Ministro se diz defensor da vida
O novo ministro é garantista, como ele mesmo pontuou durante sabatina no Senado, que serve para conhecer melhor o indicado pelo presidente e avaliar se é a pessoa certa ao cargo. A sabatina foi tranquila, sem muitos questionamentos e vários elogios. Ainda assim, foi possível identificar alguns posicionamentos do novo ministro, como em relação à descriminalização do aborto.
Ao ser questionado, ele disse ser “defensor do direito à vida”. “No meu lado pessoal, eu deixei bem claro na minha apresentação, sou defensor do direito à vida, e tenho razões pessoais para isso. Se eventualmente for necessário até o final, eu exponho. Questões familiares, experiência minha vivida, a minha formação sempre é em direito à vida”, disse.

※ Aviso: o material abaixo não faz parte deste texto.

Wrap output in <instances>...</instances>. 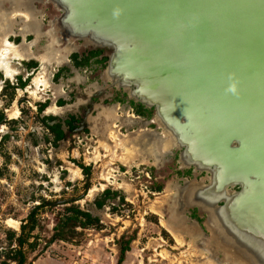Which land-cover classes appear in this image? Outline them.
I'll use <instances>...</instances> for the list:
<instances>
[{
	"label": "rangeland",
	"instance_id": "rangeland-1",
	"mask_svg": "<svg viewBox=\"0 0 264 264\" xmlns=\"http://www.w3.org/2000/svg\"><path fill=\"white\" fill-rule=\"evenodd\" d=\"M21 15L31 21V16ZM20 21L19 17L0 13V46L4 39L15 46L8 38L20 34ZM12 23L14 32H10ZM27 34L22 31V36ZM48 45L45 37L34 45L33 50L41 54L40 61H34L36 69L17 65L31 57L30 47L25 52V45L15 46L24 56L12 53L6 56V64L0 62V112L6 113L0 122V264H17L13 257L18 251L25 256L24 264L43 256L59 259L65 252L75 255L78 264H245L236 258L238 252L245 254L241 250L229 251L213 241L204 225L206 217L197 209L196 216L201 220L186 219L190 226L182 225L181 235L180 229L175 232L169 227L165 207L170 209V216L174 214V219L183 221L179 217L187 210L183 197L194 177L190 172L192 178L171 193L166 187L170 179L161 173L162 189L150 188L146 177L151 176L157 159L172 161L181 172L175 153L162 156L167 146L159 142L162 136L157 125L149 123L153 110L149 119H143L119 100L113 101L116 94L128 100L122 92L105 88L102 77L106 63L100 74L96 69H74L71 61L63 64L66 57L58 56ZM8 68L13 71L11 76ZM20 73L26 81L23 88L18 86L16 75ZM60 100L67 106L60 105ZM44 103L46 108L41 112L39 105ZM54 111L60 113L56 116L63 121L66 133L58 146L46 142V137L52 139L53 135L43 122L52 115L47 113ZM70 116L76 117L74 124L78 126L72 131L64 124ZM81 165L90 168L88 175L80 171ZM74 169H78L76 175ZM105 189L119 191L124 202L120 204L117 197L97 208L95 200ZM72 204L97 215L103 228H77L83 234L70 242L50 241L57 219ZM19 237L26 239L24 244H19ZM121 256L123 260L119 261Z\"/></svg>",
	"mask_w": 264,
	"mask_h": 264
},
{
	"label": "water",
	"instance_id": "water-1",
	"mask_svg": "<svg viewBox=\"0 0 264 264\" xmlns=\"http://www.w3.org/2000/svg\"><path fill=\"white\" fill-rule=\"evenodd\" d=\"M50 1L54 32L108 50L105 88L153 110L162 156L194 177L185 208L264 264V0Z\"/></svg>",
	"mask_w": 264,
	"mask_h": 264
},
{
	"label": "flooded vegetation",
	"instance_id": "flooded-vegetation-1",
	"mask_svg": "<svg viewBox=\"0 0 264 264\" xmlns=\"http://www.w3.org/2000/svg\"><path fill=\"white\" fill-rule=\"evenodd\" d=\"M0 7H1L0 13L2 12V10H4V12H6L8 15L10 14V16L12 15V16L19 17L20 19H22V21H20L21 25L19 28L20 34L17 35L16 38H13L15 40H13L12 38H8V34L3 35V36H6L9 41L12 40L11 42L15 46H19V44H15L16 41H18L19 43L21 42L22 45H25L23 48L25 52L28 49V47H30V51L32 53L30 55L31 57L28 59L20 60L21 64L17 63L19 68L24 67L25 64H27V66L30 69H36L38 67L36 65L35 66L30 65L31 63H36L34 61H38V60L40 61L39 57L41 56V54H38L35 50H33V47L34 45H37L38 42L41 43V37H45L47 38L49 42L48 46H52L53 48H55L56 54H58V56L66 57L67 60L66 62H63V64L67 63V61H71L74 69L86 68L87 70H89V72L96 69V71L100 70L98 72L100 74L103 64H105L107 61L106 54L108 50L101 49V48L93 49L90 46H86L81 41H75L71 44L66 38L65 39L62 38V35L59 32L57 31L54 32L53 22L61 16L62 12L50 0H0ZM23 13L31 16L30 22H27L24 20L23 16L21 15ZM33 27H36L34 29H39L40 33L36 34V31L32 30ZM13 30H14V25L12 23L10 32H14ZM24 30L25 32L29 33L27 34V36L26 35L22 36V31ZM22 45L19 47L22 48ZM22 61H25V62L22 64ZM28 61H31V62H28ZM84 61H88V63L85 64ZM62 70L63 68L59 69V71L55 74V76L59 73L61 74ZM20 75L21 73L17 74L16 76L19 77L18 78L19 80H22V77ZM99 91H101V89H99ZM112 100L113 101L119 100L118 103H122V105L130 107L131 109L134 110L135 114L137 113L135 104H132L131 102L126 101V100L124 101V97H122L121 95L116 94V96L113 97ZM63 104H65V102ZM2 113H3V117H2L3 119L6 116V113L4 112ZM137 115H139L137 116L139 118L142 117L143 119H149L151 114L149 116L141 115V114H137ZM73 117L74 116H70L68 119H66L64 121V124H66L68 120H72ZM75 121H77V119ZM74 122H72L74 126L73 128H70L66 124L71 131L78 128V126L77 127L75 126ZM62 128H63V123H62ZM65 137H66V133H65ZM65 137L63 139H65ZM153 169L151 170V176L148 175V177H146V180L149 183L150 188L151 189L153 188L156 191H160L162 189V183L161 181H159V177L163 176V175L160 176L161 173L164 174L165 178L170 179L167 181L166 187L168 191H171V193L173 192V189H178V187H180L182 184L185 185L186 180H189L192 178L190 175V171H185L183 173L179 172L177 170V167H175L174 163L172 161H168V159L166 160L157 159L156 164H154L153 166ZM157 175L159 176L156 177ZM198 179L200 178L197 177V180ZM161 212H163L164 214V211L162 209H161ZM165 212H166L165 215H167V218H168L166 221L170 225L169 227H171L172 229L173 228L177 229V230L180 229V235H181V232L185 228L182 225L189 224L190 226L189 222L191 219H197V221L201 220V218H197L196 216V209H190V210L187 209L183 213L184 216L183 214L182 216L180 215L179 217L183 221H180L178 218L177 220L174 219V214H171L170 216V209H168L167 206L165 207ZM186 219L189 220L188 223Z\"/></svg>",
	"mask_w": 264,
	"mask_h": 264
},
{
	"label": "trees",
	"instance_id": "trees-1",
	"mask_svg": "<svg viewBox=\"0 0 264 264\" xmlns=\"http://www.w3.org/2000/svg\"><path fill=\"white\" fill-rule=\"evenodd\" d=\"M85 64L88 63V61H84ZM79 64V63H78ZM31 66H35L36 63H31ZM60 75L57 74L56 78H58ZM21 79V78H20ZM26 85V81L19 80L18 86L20 88H23ZM11 87L9 83H7V87ZM12 99V97H11ZM64 103L63 100H60V105ZM137 114L141 115H150L151 110L144 109L141 105H135ZM46 108V104H40L39 105V111H43ZM3 117V113L0 112V121ZM52 120H58L57 122L50 124L49 121ZM76 118H72V120H68L66 124L73 128L72 122H74ZM46 128L48 129L49 134L51 133L53 135L52 139H50L48 136L46 137V142H51L55 145L62 140L65 137L64 129L62 128V122L56 117H46L44 118V121ZM81 168L83 169V172L85 174L90 173V168L85 167L84 165H81ZM88 185H86L87 187ZM89 187V186H88ZM117 197H119L120 204L124 202V196L121 195L119 191H114L112 189H105L103 193L98 196L95 200V205L98 208H102L107 204L108 200H114ZM115 209V208H113ZM77 228L88 229V228H95V229H102V223L100 222V219L98 217H94L89 211L82 209L80 206L72 204L70 206H66L64 208L63 214L61 217L57 219L56 225L54 227V234L52 236V239L50 241H55L57 239L63 240V241H72L75 236L83 234V231L79 232ZM33 229V228H32ZM13 238L14 235H11ZM19 244H24L26 239L23 237H19L18 239ZM126 251V250H124ZM123 251V253H124ZM11 259V257H8ZM17 261V264H24L25 257L22 255L20 251H18V255L16 257H13ZM122 256L120 257L119 261H122ZM3 264H11V262L4 261Z\"/></svg>",
	"mask_w": 264,
	"mask_h": 264
},
{
	"label": "crops",
	"instance_id": "crops-1",
	"mask_svg": "<svg viewBox=\"0 0 264 264\" xmlns=\"http://www.w3.org/2000/svg\"><path fill=\"white\" fill-rule=\"evenodd\" d=\"M60 102V101H59ZM60 107V106H59ZM55 108H56V106H55ZM52 109V108H51ZM55 110H57V109H55ZM55 113H47V114H52V115H49V116H47V117H57L56 115H59L60 113H56L57 111H54ZM63 113V112H62ZM58 118V117H57ZM74 118V117H73ZM59 119V118H58ZM60 120V119H59ZM62 123H63V121L62 120H60ZM51 124H53V123H51ZM97 132H98V130H97ZM61 141V140H60ZM51 143V142H50ZM53 144V143H52ZM53 145H55V144H53ZM55 146H58V143H57V145H55ZM80 168H81V166H79ZM82 169V168H81ZM80 171H83V169L82 170H80ZM72 173L74 174V175H76L77 173H78V169H74V170H72ZM97 207V206H96ZM98 208V207H97ZM90 212V211H89ZM91 213V212H90ZM92 214V213H91ZM93 215V214H92ZM94 217H98L97 215H93ZM99 218V217H98ZM56 225V224H55ZM55 227V226H54ZM54 227H53V229H54ZM65 254L66 255H64L63 257H61V258H55V257H53V256H43V257H38L37 259H35L33 262H32V264H78V262H77V260H75V258H76V256L75 255H71V254H67L66 252H65ZM25 257V256H24ZM77 258H78V256H77ZM25 263V262H24Z\"/></svg>",
	"mask_w": 264,
	"mask_h": 264
},
{
	"label": "bare ground",
	"instance_id": "bare-ground-1",
	"mask_svg": "<svg viewBox=\"0 0 264 264\" xmlns=\"http://www.w3.org/2000/svg\"><path fill=\"white\" fill-rule=\"evenodd\" d=\"M36 31V33L37 34H39L40 32H39V30L38 29H36L35 30ZM16 49V47L14 46V47H12L10 44H9V42H6V40L4 39L3 41H2V44H1V46H0V62L1 63H3V64H6V56H8V55H12V53L14 54V56H16V57H18V56H24L25 54H23V53H17V51L18 50H15ZM14 50H15V52H14ZM30 53V52H29ZM15 58V57H14ZM1 65V64H0ZM6 66V65H5ZM6 69V68H5ZM13 73V71H10L9 70V68H8V71H7V74H9V76H11V74ZM9 223H11V224H13L14 225V223L15 222H12L11 220L9 221ZM176 230L177 229H173V231H175L176 232ZM242 252V251H241Z\"/></svg>",
	"mask_w": 264,
	"mask_h": 264
}]
</instances>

Um dos assuntos mais abordados pelos parlamentares foi a prisão em segunda instância, que já passou por votação no Supremo, está em debate no Congresso e volta ao palco no Judiciário. Para o desembargador, o assunto deve ser tratado no âmbito do Poder Legislativo. “Essa matéria está devolvida ao Congresso Nacional. Entendo ser o foro mais do que competente para traçar essas discussões, para convocar a sociedade, ouvir os clamores populares. Não entendo que o Judiciário seja o foro adequado”, disse.
Para dar uma resposta aos senadores sobre sua posição, Marques apenas citou uma entrevista concedida em 2018, ao site Conjur, na qual disse ser favorável à prisão após condenação em segunda instância, avaliando, no entanto, que isso depende das circunstâncias concretas.
“Me indagaram qual era minha posição ao que já havia decidido o STF naquele momento, que era autorizando as prisões em segunda instância. Eu apenas, num comentário, disse naquele momento que era favorável àquela decisão do Supremo, e apenas ponderei que, como a própria Constituição Federal exige que toda decisão seja fundamentada, isso pode servir de inspiração do que for decidido aqui”, destacou.
Marques ressaltou, no entanto, que toda decisão precisa ser fundamentada. Como exemplo, citou um cenário em que um “criminoso habitual”, como um traficante, tenha sido condenado, e o mesmo tenha ocorrido com um pai de família, empregado, com residência fixa, que tenha por um “infortúnio” se envolvido com uma briga próximo de casa e cometido uma lesão corporal grave.
“Naquela condenação em segunda instância, se não dermos a possibilidade do Judiciário, iria determinar o recolhimento das duas pessoas”, afirmou. Para ele, é preciso analisar caso a caso “para não se cometer uma injustiça e dar o tratamento igualitário a casos que não merecem ser tratados como simétricos”.
Correções na Lava-Jato
Frente a diversos desgastes que estão sendo sofridos pela Operação Lava-Jato, Marques foi questionado durante a sabatina sobre as forças-tarefas. O novo ministro disse que o Brasil inteiro reconhece o mérito da Lava-Jato, mas afirmou que algumas condutas podem ser corrigidas.
"O que acontece, pode acontecer em qualquer operação, em qualquer decisão, em qualquer esfera, é: se houver determinado ato ou conduta, seja da autoridade policial, seja de algum membro do Ministério Público ou de algum membro do Poder Judiciário, essas correções podem ser feitas, nada é imutável", disse.